Accurate and honest declarations
Published on 22 January 2020
Contents
- The purpose of this guide
- Deterrence
- Understanding choice
- The power of inertia
- Choice architecture
- Counter-fraud declarations
- Early declarations
- Consent declarations
- Brevity and clarity
- Accountability
- Quality assurance
- Further information
- Summary
- Appendix 1 - Personal Independence Payment
- Appendix 2 - Independent Living Fund
- Appendix 3 - Electronic signatures
Accountability
Declarations are often the first document reviewed when a suspected fraud arises. The investigator seeks to understand both the content of the declaration and to identify the person who is responsible for providing false information.
When the identity of the signatory is unclear it can prevent the organisation, CFS or the police, from holding the fraudster accountable for the offence. This can happen when the process allows for an accountant, solicitor or other representative to sign on the applicant’s behalf.
Wherever possible the signatory of the form should be the person to benefit from the application. When beneficiaries have no capacity to act for themselves then an agent with power of attorney should sign, personally accepting accountability for providing complete and accurate information.

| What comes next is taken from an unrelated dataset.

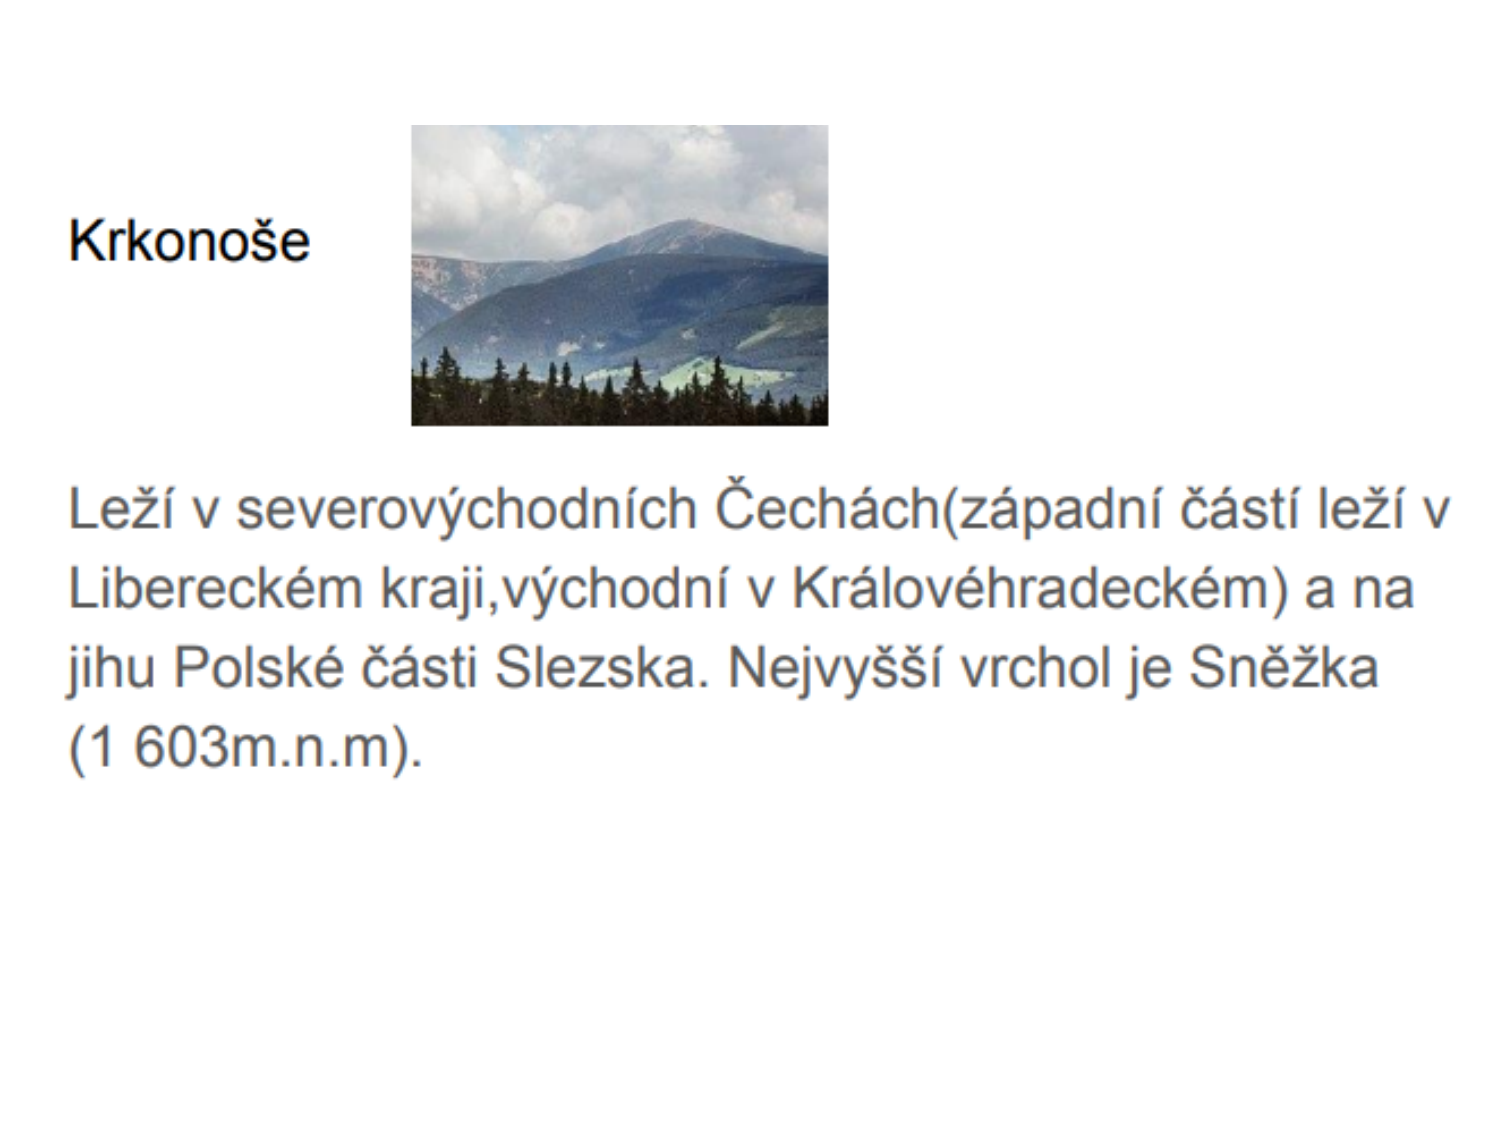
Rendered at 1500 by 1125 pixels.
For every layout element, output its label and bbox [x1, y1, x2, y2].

picture [29, 125, 1484, 835]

There are no circumstances where CFS would recommend that an employee of the organisation should sign a truth declaration on behalf of the applicant. In exceptional circumstances an employee of the organisation may have to accept a verbal affirmation after reading aloud the text of the declaration, then noting this event in writing on the form or elsewhere in writing, at the time of the affirmation. Corroborating this affirmation in the presence of a second employee of the organisation or other independent person would increase its import in criminal proceedings.